**TASK INSTRUCTIONS**
Lines before the one containing "For every layout element, output its label and" are left out; return that line and all lines after it, exactly, through the end of the records below.

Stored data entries
····················

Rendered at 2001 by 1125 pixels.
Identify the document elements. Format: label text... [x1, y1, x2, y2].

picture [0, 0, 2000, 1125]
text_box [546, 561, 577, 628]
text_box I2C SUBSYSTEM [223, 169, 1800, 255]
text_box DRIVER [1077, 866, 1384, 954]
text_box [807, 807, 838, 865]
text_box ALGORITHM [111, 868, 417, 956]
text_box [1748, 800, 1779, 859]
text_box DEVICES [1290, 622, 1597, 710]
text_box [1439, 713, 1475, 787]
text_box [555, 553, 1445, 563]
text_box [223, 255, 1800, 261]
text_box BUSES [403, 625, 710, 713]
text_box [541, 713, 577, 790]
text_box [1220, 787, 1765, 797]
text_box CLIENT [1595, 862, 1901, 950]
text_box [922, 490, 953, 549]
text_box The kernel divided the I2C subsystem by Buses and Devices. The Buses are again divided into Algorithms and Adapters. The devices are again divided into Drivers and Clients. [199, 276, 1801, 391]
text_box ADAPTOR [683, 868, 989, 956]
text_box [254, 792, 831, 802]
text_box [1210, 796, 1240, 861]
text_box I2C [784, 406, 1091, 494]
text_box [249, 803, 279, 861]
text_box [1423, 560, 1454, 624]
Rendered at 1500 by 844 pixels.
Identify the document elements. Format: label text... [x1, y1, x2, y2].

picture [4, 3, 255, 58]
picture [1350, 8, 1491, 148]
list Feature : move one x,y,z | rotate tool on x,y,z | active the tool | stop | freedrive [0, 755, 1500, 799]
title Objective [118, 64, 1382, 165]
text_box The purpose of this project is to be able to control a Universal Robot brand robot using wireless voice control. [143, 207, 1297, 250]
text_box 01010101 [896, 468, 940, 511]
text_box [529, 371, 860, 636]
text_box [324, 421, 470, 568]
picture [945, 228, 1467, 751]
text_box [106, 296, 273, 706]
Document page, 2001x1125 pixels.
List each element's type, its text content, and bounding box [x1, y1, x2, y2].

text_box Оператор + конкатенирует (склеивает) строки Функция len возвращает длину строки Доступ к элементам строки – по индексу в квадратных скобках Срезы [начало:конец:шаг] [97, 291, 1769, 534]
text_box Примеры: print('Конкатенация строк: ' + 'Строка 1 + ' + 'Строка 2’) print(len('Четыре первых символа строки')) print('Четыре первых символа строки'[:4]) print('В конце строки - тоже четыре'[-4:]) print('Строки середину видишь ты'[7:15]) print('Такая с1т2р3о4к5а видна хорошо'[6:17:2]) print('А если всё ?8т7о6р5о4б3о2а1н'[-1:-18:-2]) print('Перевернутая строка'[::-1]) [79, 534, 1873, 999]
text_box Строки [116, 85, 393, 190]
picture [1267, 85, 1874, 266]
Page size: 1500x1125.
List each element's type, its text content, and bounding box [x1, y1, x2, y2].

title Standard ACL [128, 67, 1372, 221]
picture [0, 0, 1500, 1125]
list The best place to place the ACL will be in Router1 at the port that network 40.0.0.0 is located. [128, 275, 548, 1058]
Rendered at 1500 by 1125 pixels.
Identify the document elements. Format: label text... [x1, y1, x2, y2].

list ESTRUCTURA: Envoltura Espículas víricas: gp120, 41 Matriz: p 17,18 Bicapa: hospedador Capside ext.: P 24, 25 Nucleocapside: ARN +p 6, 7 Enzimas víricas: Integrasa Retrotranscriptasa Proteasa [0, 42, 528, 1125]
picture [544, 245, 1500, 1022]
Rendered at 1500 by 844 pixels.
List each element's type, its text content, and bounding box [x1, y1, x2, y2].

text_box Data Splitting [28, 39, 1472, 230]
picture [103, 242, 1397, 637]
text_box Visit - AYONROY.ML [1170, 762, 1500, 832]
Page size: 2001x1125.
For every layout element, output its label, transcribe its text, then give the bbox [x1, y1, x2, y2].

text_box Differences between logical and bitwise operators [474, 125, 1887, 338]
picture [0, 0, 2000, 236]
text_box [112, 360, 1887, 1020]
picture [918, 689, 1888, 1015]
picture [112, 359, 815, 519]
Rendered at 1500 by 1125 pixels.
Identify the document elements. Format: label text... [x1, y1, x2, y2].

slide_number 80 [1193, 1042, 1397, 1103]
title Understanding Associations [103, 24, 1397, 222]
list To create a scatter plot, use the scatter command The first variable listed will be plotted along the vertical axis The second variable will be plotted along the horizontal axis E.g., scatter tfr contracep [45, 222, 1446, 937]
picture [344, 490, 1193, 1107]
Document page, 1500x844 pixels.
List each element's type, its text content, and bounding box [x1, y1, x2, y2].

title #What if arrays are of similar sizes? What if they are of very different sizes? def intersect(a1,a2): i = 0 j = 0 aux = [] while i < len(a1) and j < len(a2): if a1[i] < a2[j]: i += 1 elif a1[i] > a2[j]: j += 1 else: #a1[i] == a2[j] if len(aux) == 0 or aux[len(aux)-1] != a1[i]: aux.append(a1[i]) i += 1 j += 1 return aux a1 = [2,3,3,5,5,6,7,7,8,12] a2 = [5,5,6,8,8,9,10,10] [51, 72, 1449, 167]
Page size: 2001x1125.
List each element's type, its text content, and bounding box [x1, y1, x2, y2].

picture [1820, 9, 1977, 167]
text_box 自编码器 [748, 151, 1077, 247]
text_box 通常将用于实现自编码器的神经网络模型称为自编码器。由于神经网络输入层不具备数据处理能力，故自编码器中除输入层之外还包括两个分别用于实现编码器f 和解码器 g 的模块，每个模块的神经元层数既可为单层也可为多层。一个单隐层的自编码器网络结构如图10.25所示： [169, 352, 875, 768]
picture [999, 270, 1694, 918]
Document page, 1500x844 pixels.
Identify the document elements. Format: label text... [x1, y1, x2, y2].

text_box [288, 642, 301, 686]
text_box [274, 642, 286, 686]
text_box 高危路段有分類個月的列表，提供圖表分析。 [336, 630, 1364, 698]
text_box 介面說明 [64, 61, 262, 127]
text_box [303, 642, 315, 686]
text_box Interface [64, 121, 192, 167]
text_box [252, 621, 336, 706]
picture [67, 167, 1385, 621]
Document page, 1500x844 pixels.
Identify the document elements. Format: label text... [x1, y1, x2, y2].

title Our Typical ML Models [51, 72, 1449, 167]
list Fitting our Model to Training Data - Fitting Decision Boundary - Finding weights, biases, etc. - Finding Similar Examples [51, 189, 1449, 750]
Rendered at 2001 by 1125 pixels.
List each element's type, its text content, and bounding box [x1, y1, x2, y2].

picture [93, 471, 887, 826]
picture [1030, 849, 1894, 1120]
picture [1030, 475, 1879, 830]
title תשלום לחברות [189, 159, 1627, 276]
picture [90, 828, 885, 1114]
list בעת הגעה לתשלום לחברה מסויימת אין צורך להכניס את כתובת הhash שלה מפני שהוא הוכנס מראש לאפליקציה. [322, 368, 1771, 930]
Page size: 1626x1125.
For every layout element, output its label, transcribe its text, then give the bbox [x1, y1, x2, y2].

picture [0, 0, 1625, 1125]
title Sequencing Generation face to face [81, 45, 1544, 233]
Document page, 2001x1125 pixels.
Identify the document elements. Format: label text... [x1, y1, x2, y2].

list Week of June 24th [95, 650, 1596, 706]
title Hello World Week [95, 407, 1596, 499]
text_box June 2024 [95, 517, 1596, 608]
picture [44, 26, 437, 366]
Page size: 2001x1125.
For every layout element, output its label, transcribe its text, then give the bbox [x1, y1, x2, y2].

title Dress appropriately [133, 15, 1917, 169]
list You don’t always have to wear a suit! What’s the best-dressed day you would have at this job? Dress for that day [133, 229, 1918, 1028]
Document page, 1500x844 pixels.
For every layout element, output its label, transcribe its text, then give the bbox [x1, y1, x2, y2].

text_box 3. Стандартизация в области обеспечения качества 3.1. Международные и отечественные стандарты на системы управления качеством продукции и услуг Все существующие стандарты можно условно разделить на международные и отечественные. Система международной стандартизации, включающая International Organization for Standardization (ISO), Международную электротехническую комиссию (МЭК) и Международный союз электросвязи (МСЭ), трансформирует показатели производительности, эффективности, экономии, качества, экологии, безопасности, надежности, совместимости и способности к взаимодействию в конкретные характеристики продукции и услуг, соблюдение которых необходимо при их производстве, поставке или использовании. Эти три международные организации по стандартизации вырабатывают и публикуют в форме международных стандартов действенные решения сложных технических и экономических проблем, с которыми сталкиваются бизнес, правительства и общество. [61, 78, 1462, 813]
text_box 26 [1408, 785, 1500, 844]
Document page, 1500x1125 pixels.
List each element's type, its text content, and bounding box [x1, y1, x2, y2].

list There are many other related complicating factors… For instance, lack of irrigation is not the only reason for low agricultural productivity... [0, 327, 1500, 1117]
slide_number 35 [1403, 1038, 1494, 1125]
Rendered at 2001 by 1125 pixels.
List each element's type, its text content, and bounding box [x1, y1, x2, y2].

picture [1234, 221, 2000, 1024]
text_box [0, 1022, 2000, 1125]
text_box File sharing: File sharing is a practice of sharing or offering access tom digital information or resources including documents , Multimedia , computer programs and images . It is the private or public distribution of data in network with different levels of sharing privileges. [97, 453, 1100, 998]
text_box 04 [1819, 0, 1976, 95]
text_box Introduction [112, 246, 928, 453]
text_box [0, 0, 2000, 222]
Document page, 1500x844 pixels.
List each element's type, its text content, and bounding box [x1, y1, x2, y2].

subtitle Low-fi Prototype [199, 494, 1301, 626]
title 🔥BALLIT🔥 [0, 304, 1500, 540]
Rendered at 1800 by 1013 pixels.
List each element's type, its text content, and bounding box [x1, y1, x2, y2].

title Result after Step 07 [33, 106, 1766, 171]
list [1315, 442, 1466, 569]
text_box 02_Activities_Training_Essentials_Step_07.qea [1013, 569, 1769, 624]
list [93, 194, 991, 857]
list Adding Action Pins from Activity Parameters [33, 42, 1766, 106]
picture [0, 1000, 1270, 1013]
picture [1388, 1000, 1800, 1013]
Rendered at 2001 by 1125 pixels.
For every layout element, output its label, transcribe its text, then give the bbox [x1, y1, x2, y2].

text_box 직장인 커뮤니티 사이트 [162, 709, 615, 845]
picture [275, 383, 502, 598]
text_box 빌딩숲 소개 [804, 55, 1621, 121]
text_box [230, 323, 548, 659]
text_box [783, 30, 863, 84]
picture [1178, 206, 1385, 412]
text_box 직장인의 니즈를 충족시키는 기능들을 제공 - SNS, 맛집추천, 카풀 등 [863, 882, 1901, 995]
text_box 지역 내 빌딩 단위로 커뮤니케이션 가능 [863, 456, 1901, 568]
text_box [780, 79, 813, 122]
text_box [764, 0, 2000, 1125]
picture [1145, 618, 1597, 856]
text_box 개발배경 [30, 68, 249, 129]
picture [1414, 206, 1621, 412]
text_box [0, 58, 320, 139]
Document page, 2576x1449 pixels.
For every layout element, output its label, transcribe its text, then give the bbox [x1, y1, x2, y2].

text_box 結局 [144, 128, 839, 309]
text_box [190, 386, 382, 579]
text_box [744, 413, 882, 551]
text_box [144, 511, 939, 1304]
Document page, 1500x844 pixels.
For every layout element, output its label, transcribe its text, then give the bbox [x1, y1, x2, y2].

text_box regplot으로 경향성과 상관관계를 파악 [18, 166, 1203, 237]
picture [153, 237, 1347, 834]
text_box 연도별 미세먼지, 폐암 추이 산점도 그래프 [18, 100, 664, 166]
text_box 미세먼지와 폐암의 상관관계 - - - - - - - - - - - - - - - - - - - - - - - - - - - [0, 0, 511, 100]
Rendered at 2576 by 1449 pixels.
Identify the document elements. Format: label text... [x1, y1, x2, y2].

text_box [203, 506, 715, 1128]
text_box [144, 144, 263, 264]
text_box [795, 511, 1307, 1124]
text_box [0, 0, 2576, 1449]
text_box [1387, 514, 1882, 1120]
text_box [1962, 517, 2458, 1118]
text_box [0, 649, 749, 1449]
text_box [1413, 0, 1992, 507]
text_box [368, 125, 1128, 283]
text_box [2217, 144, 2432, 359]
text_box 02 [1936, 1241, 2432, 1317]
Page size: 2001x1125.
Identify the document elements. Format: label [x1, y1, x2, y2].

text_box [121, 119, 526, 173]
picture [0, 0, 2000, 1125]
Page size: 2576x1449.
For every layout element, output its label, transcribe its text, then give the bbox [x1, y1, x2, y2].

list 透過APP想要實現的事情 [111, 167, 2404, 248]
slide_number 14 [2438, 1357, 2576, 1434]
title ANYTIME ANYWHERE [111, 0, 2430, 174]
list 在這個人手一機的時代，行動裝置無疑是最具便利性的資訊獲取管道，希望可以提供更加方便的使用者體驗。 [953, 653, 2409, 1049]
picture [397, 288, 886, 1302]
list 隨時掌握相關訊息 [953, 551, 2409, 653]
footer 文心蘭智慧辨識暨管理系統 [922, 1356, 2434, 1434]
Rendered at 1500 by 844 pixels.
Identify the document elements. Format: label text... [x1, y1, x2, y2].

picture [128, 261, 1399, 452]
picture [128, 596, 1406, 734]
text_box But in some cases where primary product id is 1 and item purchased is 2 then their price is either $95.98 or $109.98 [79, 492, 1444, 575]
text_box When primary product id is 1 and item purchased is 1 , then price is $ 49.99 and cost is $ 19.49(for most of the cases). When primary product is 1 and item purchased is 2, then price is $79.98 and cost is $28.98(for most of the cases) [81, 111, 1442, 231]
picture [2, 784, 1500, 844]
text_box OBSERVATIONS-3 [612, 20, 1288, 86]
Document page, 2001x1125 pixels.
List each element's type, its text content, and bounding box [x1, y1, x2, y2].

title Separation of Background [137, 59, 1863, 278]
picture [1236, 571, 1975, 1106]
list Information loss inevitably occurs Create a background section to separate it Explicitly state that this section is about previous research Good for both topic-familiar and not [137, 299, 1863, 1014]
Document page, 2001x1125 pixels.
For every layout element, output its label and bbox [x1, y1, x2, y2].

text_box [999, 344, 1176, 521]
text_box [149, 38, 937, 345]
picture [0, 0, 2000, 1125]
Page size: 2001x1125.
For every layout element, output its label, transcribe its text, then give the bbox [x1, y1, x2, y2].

····················

**TASK OUTPUT**
For every layout element, output its label and bbox [x1, y1, x2, y2].

text_box [999, 344, 1176, 521]
text_box [149, 38, 937, 345]
picture [0, 0, 2000, 1125]
Page size: 2001x1125.
For every layout element, output its label, transcribe its text, then give the bbox [x1, y1, x2, y2].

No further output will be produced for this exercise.